Recopiez le passage sur la crise politique espagnole entre « Le plus incroyable » et « plus radicaux qu’eux. » inclus, en renommant « Gauche Unie » en « Izquierda Unida ».

Texte à lire
------------------------------------------------------------------------

Le plus incroyable dans tout cela, c’est que des mouvements pourtant issus de la transition comme les partis nationalistes de droite ou la coalition pro-communistes de la Gauche Unie vont être débordés par plus radicaux qu’eux.
Les élections européennes du 25 mai 2014 révèlent l’ampleur du désastre. Au Pays basque, Bildu s’impose de plus en plus face au Parti nationaliste basque. Idem en Catalogne où les ultra-indépendantistes d’Esquerra Republicana s’imposent comme la première force politique. Surprise aussi à la gauche de la gauche. Tout le monde s’attendait à une forte poussée de sa composante pro-communiste et elle a eu lieu. Mais une liste d’extrême gauche populiste issue de la mouvance des « indignés » et menée par l’universitaire Pablo Iglesias (un partisan acharné d’Hugo Chavez) obtient un score identique à celui des communistes. Une partie de l’Eglise catholique ne cache pas ses craintes pour l’avenir. Les ingrédients pour une catastrophe majeure en Espagne se réunissent. L’Espagne renoue avec ses fantômes du passé. Il faut un geste très fort et très symbolique pour sortir de l’ornière. Le roi, en décidant d’abdiquer, semble reprendre la maîtrise du temps. Il place toutes les forces politiques, toutes les institutions du pays face à leurs responsabilités. « Que voulez vous ? » semble-t-il leur dire. Ce dernier propose, par le choix dynastique et constitutionnel, d’avaliser le changement en Espagne dans le cadre de la continuité monarchique, de la Constitution démocratique et dans l’esprit de la transition.
L’Espagne, par le geste fort de son roi, sortira-t-elle de l’ornière ? La suite reste à écrire.

------------------------------------------------------------------------

Données sources
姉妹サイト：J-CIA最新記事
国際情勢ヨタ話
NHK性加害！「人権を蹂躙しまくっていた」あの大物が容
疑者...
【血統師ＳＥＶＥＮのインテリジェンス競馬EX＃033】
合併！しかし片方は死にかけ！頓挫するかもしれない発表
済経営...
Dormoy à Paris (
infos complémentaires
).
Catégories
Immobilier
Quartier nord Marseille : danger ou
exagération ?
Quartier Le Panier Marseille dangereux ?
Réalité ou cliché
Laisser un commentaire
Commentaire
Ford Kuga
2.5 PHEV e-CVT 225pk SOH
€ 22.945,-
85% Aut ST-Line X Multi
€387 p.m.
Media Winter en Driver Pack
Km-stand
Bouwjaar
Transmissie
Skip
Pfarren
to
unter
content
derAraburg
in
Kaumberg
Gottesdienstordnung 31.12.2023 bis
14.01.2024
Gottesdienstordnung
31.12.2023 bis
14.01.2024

------------------------------------------------------------------------

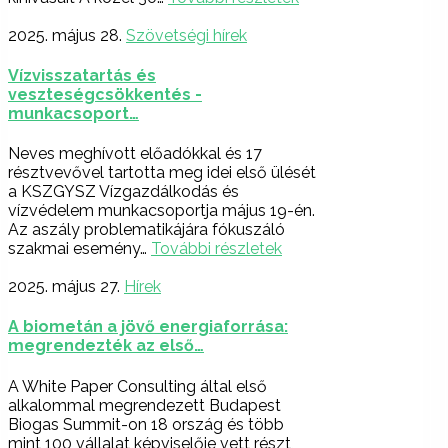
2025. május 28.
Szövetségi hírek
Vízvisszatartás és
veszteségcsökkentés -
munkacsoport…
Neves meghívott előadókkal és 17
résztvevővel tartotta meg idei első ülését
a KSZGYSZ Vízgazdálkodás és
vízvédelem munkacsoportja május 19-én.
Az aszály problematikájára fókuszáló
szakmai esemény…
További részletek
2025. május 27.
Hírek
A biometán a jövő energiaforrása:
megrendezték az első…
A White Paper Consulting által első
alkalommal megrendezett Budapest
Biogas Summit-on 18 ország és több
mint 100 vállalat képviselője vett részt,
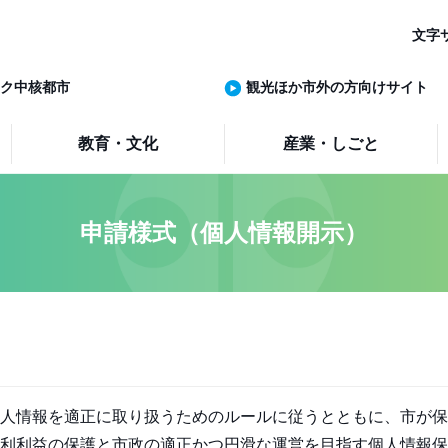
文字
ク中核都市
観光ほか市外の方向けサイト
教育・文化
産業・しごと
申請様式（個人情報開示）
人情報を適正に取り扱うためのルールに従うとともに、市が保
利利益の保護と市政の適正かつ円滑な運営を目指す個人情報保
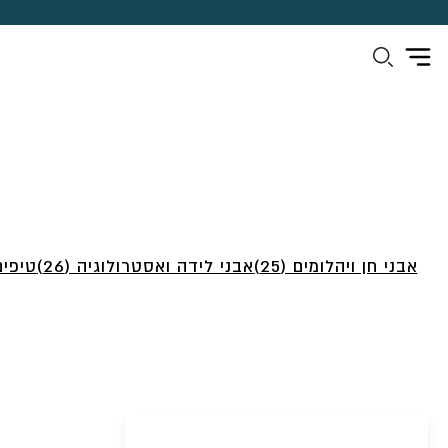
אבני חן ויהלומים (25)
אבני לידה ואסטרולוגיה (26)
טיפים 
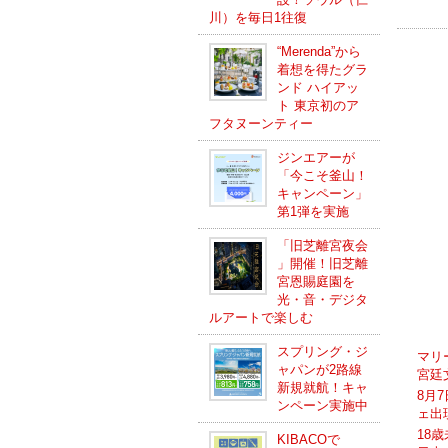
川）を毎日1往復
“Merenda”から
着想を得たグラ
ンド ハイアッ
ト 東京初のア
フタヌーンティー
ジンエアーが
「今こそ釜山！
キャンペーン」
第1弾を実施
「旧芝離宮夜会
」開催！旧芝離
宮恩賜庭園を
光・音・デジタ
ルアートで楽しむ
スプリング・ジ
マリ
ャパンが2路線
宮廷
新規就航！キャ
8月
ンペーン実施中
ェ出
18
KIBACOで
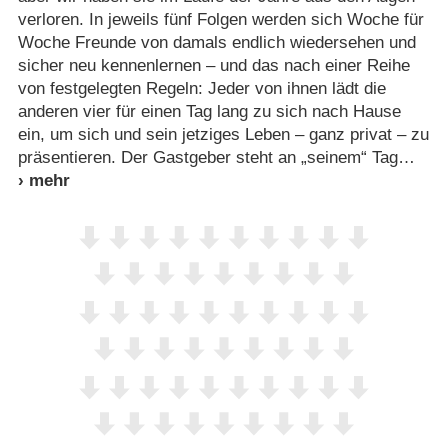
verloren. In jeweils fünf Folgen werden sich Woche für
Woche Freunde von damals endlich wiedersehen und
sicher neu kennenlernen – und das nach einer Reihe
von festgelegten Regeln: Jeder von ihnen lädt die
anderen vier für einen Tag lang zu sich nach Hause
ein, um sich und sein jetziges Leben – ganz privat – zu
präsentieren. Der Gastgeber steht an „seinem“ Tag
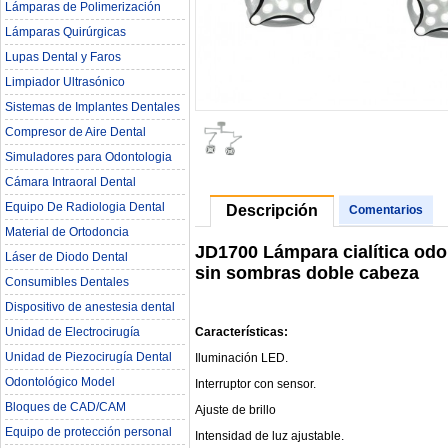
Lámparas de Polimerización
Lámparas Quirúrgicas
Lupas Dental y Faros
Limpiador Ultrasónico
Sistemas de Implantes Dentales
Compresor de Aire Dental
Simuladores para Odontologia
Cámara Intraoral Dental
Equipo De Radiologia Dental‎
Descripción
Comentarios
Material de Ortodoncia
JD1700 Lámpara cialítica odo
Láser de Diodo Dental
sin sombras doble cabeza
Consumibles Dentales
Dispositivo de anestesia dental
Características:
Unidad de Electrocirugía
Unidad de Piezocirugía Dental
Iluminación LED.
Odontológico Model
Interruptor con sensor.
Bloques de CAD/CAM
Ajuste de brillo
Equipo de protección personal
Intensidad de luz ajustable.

------------------------------------------------------------------------

Solution
Le plus incroyable dans tout cela, c’est que des mouvements pourtant issus de la transition comme les partis nationalistes de droite ou la coalition pro-communistes de la Izquierda Unida vont être débordés par plus radicaux qu’eux.